The portal contains information for parents on the online issues of cyberbullying, inappropriate content, online pornography, online reputation, online grooming, sexting, self-harm, radicalisation and more. The site has published guidance to help parents understand information relevant to their child’s age, the latest in connected technologies, mobile applications, social networking and online gaming.

=== Connecting Safely Online ===
Connecting Safely Online is an initiative to help children and young people with learning difficulties tackle online safety issues. It was launched in 2020 alongside Youthworks and in partnership with Meta.

=== Digital Matters ===
Digital Matters is an online safety learning platform designed for schools, parents, and children to teach children skills in online safety. It was developed with support from Internet Matters' partner, ESET, and uses manga-style art.
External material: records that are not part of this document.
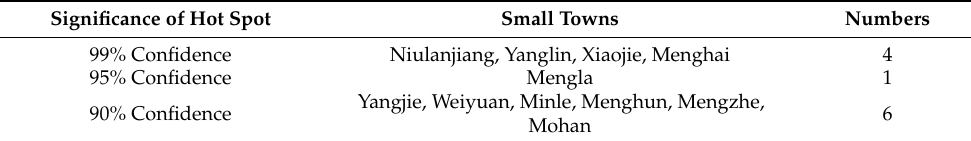
Table 8. Cluster results of social livelihood dimension.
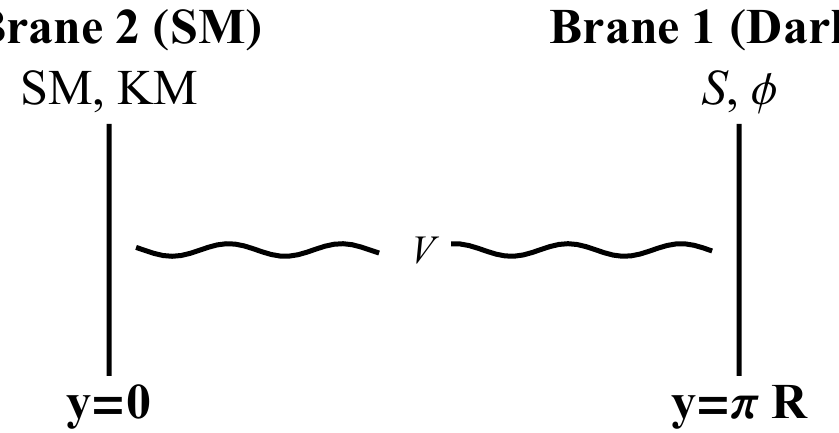
Figure 1 . A simple diagram overviewing the construction of our model. The fields φ and S , representing the complex scalar dark matter (DM) and the dark Higgs, respectively, are localized on Brane 1 (the “dark brane”) at y = πR . The Standard Model (SM) and kinetic mixing (KM) terms are localized on Brane 2 (the “SM brane”) at y = 0 . The bulk contains only one field, the dark photon V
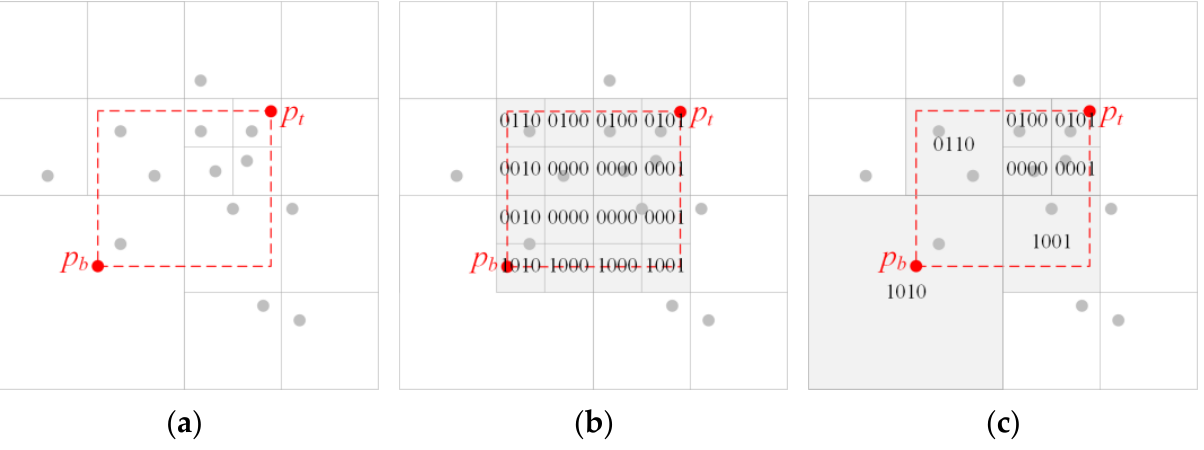
Figure 3. Range query processing in SLBRIN. ( a ) Spatial range query. ( b ) Use spatial location code to mark candidate range s. ( c ) Filter candidate HR s.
It was shortlisted for the Teach Primary 2022 awards in the App category.

== Published research ==
===Cybersafe (2013)===
Cybersafe 2013 was a study commissioned to support the launch of Internet Matters. The findings of the study highlighted a clear demand for more information about the risks children face when accessing the internet, at the time of research 74% of parents surveyed stated they wanted to know more. Of the 74%, 18% wanted to learn more about filtering content and blocking access to specific websites.

===Back to School (2015)===
Over 1000 UK parents were surveyed to identify at what age they thought a child owning a smartphone was OK. The survey revealed that the majority of parents (84.6%) would like a minimum age on smartphone ownership with 10 being the most popular age.

===Pace of Change (2015)===
Internet Matters commissioned Childwise to carry out a UK-wide study to explore the use and understanding of technology among children aged 7–17, and parents of children this age. The research revealed an increasing gap between parents and children online with the fact that children spent significantly longer online, with girls using smartphones on average 4 hours a day.